Cerriana helped Carolin to sit up. He gasped in pain and grabbed his injured shoulder. His arm hung at an odd angle.
“Ah!” Carolin winced.
“Alas, I have not the skill to set it back,” Cerriana said. “Fidelis tried to teach me, but I’m not strong enough and I kept getting the angle wrong. I doubt you’d appreciate me putting my foot in your armpit and pulling as hard as I can. No, we’d best put the arm in a sling and get you back.”
“By then, the joint will have swollen. Putting it back will be much more difficult,” Varzil said.
“How would you know?” Eduin demanded.
Cerriana looked at Varzil, assessing him.
He’s so small,
he
must have grown up in a monastery. What could he know of such injuries?
Varzil shrugged. “The oldest son of my father’s paxman had his shoulder torn half out of its socket by a colt that had gotten into ghostweed.”

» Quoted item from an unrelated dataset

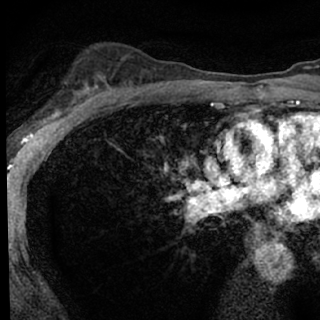
Breast MRI (dynamic contrast-enhanced), one axial slice; position 52 of 76 along the scan axis; cropped to one breast; dynamic contrast-enhanced series, time point 2 of 7 at this slice position (early post-contrast); 1.5 T; TE 3.1 ms, TR 6.3 ms; 320 × 320 image matrix, field of view 175 × 175 mm. Female patient.
Structures marked on this image (semi-automatic segmentation, software-assisted and operator-edited):
- enhancing-tissue mask used for the functional tumour volume (all voxels passing the contrast-enhancement thresholds inside the analysis volume; usually the tumour): box from (x=52, y=89) to (x=93, y=118) px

Memories rushed over him. He’d been watching from the pole corral, along with Harald and a few of the men. The horse had been one of a herd brought in from winter pasture for the yearlings to be branded, trained to halter, and then turned out for another season before being broken for riding. Kevan, Black Eiric’s teenaged son, had roped and haltered the colt.

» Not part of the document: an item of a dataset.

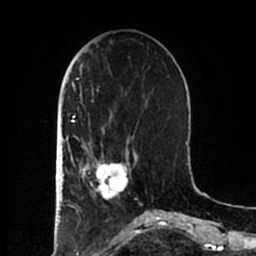
Breast MRI (dynamic contrast-enhanced), one axial slice. Slice 66 of 200 in the series (ordered by position). Cropped to one breast. Dynamic contrast-enhanced series, time point 2 of 7 at this slice position (early post-contrast). 1.5 T. TE 2.2 ms, TR 4.6 ms. 256 × 256 image matrix. Female patient.
Structures marked on this image (semi-automatic segmentation, software-assisted and operator-edited):
- enhancing-tissue mask used for the functional tumour volume (all voxels passing the contrast-enhancement thresholds inside the analysis volume; usually the tumour): bounding box (x1, y1, x2, y2) in pixels: (83, 152, 137, 201)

The three-year-old, driven into a frenzy by the toxic weed, had thrown himself over backward to escape an imagined terror. Kevan’s hand had caught in the halter rope, spinning his body around and jerking his arm behind him before he could release himself.
Varzil had jumped into the enclosure a moment after Harald did. Harald had waved his arms to shoo the horse away. Squealing, the beast had shied and bolted for the other side of the pen, where it had stood, trembling and dripping foam from its nostrils. The other horses had whirled and bunched together at the far end.
Varzil had bent over Kevan, who clutched his shoulder even as Carolin did now. Kevan had cursed under his breath and the skin around his mouth had turned white with pain. The oldest of the stable men, Raul, had evaluated the damage with a few deft touches, the same care as he would use for a frightened foal. Raul himself was a wizened nut of a man, a head shorter than the others, his back bowed and knotted with years of bat tling bad weather and rough livestock.
“Slid your shoulder out of its socket, you have, young Kevan,” he had said in a kindly voice. “But we’ll soon put it to rights. Now you watch this, Master Varzil. The usual way’s to stick your boot in the poor man’s armpit and haul away like crazy. It works but tears the muscles something fierce. Sometimes the cure’s worse than the illness. But see here, you can do it smart instead of strong.”
Raul had placed Kevan on his back and, continuing to speak in a soothing tone, had bent his arm, pulling gently at the elbow. “Ah now, I’m waiting for the moment when the muscles relax. Easy is best, with men as well as horses. Can you feel it start to give? There, now.”
He had slowly brought Kevan’s elbow to his side and rotated the entire arm so that the hand lay on the opposite shoulder. Varzil heard a soft
pop!
An expression of incredulous relief spread over Kevan’s face.